TASK GOAL | Beginning with the line containing "RECENT COMMENTS" and ending with the last line of the entries below, copy each line exactly and nothing else.

──────── RECORDS

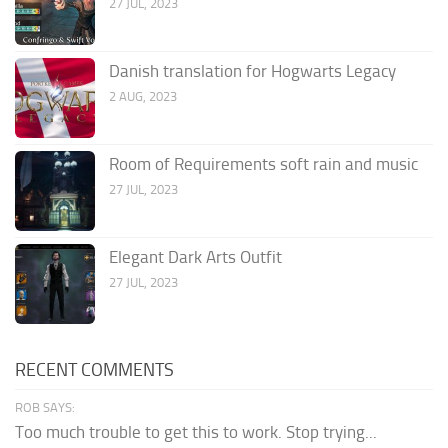
27 JUL, 2023
Danish translation for Hogwarts Legacy
2 AUG, 2023
Room of Requirements soft rain and music
27 JUL, 2023
Elegant Dark Arts Outfit
27 JUL, 2023
RECENT COMMENTS
ROB SAYS:
Too much trouble to get this to work. Stop trying...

────────────────

ANSWER FOR THIS EXERCISE |
RECENT COMMENTS
ROB SAYS:
Too much trouble to get this to work. Stop trying...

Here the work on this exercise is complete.